If you do have had negative imprinting that affects your internal dialogue, it is not too late to change your thinking.   Wiping the slate board clean can take some work, but it is never to late to use self awareness as a tool for yourself.   Our minds have the ability to blossom.  Often it is just reframing our experiences and they become awesome.
In a book by Jeffrey Gitomer, called the Little Gold Book of YES, he encourages people to find, build and keep a YES attitude.  There’s a great cartoon of a man who is visiting his doctor.  He is sitting in his underwear on the examination table and asks the physician “Can you vaccinate me against negativity?  Everybody at work seems to have the disease, and I’m afraid I’ll catch it.”

Wow YES indeed, sometimes the negative thinking of others is contagious.  And that is the tape that plays in our head then when we try to do something positive.  But,  We can move our self talk from negative to positive.

Being aware of our thought patterns certainly will help.  Here is a small exercise: Pick 3 words that people used to describe you.  Make sure they ring as positive words for you.   My first word came to me 20 years ago, when the Dean of a Graduate School program labeled me as LOYAL. I remember writing that word down and the quote he used. He quoted people who knew me and said that was a quality to hang onto.  It certainly has been part of my personality. Even when I haven’t seen someone for years, when we do connect, I will still be there and rally them onward.

Since then other WORDS that  have come into my way.  I bank them up so they become imprinted in your mind.   Using them in your self talk in a way that is motivating.    Negative people are external, but your inner thoughts are internal thoughts and can be the most powerful!    Now print these words on tags-  put them on the computer at work, on your mirror, on the visor of your car.  Remind yourself of these regularly and let them blossom into success for you.

I am not saying that it is easy to stay on track with internal dialogue, but it becomes easier with practice.   When I notice  I   am slipping into the swamps with my thinking,      I turn to prayer and other strong people to support me.
Watching what we say out loud also corresponds to what we are thinking inside.   When our thought are negative them drain our energy, cause us to worry, and remove the potential fun of feeling successful.

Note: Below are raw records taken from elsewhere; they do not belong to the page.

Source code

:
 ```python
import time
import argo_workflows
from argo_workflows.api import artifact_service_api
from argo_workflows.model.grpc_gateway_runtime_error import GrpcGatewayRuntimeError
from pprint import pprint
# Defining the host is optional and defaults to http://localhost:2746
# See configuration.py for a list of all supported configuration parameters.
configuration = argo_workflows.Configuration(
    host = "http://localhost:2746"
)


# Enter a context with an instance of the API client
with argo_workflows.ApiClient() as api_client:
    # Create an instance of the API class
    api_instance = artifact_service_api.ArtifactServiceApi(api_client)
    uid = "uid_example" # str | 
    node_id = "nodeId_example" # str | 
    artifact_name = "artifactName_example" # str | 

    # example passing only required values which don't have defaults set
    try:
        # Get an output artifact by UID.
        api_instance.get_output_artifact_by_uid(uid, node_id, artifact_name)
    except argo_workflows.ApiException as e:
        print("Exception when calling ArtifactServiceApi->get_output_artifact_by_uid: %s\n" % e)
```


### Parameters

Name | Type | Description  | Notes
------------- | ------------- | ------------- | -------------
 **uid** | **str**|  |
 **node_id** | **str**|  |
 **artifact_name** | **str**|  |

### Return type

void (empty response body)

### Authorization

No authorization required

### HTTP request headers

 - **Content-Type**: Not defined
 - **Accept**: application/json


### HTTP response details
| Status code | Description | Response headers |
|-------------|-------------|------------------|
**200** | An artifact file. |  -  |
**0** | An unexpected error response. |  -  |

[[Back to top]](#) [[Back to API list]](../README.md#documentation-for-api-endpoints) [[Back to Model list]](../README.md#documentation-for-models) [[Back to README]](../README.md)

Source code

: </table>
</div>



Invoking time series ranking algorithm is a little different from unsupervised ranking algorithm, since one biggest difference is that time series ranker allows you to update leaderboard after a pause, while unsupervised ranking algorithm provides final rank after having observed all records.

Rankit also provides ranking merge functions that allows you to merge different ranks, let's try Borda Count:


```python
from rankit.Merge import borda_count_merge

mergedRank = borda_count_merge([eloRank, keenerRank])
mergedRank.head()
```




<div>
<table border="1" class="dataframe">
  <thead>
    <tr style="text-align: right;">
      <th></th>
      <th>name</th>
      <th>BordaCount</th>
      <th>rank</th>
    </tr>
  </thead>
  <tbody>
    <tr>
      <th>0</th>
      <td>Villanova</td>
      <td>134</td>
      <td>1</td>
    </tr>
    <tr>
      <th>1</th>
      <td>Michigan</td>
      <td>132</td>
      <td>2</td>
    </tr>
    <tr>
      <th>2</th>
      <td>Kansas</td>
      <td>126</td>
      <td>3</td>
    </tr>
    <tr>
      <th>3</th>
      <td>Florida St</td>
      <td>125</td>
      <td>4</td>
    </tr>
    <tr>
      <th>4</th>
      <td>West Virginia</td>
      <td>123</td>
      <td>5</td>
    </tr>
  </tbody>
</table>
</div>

I said earlier that my brother set me up for feeling good about myself.  But I am very thankful to have married a man who gets the top billing.  I am sure god has saved his life on many occasions so that he could demonstrate for me on how to succeed.  His will to live, to come through paralysis, and many years of therapy have set an example of self talk.   He never gives up.   He works at his own pace, accepts himself as he is, and sets his own goals.  His routines are healthy.

As I conclude today’s version of Mini Miracle Moments, I want to encourage you to take the vaccine that comes from knowing who you are and what you believe inside of yourself.   Know you can go far, move mountains, and accomplish better things.  Keep your insight sharp and the future bright.   Think of me as that older sibling or mentor, who see no limits ahead of you.  You have the potential to adopt that spirit of ready, go!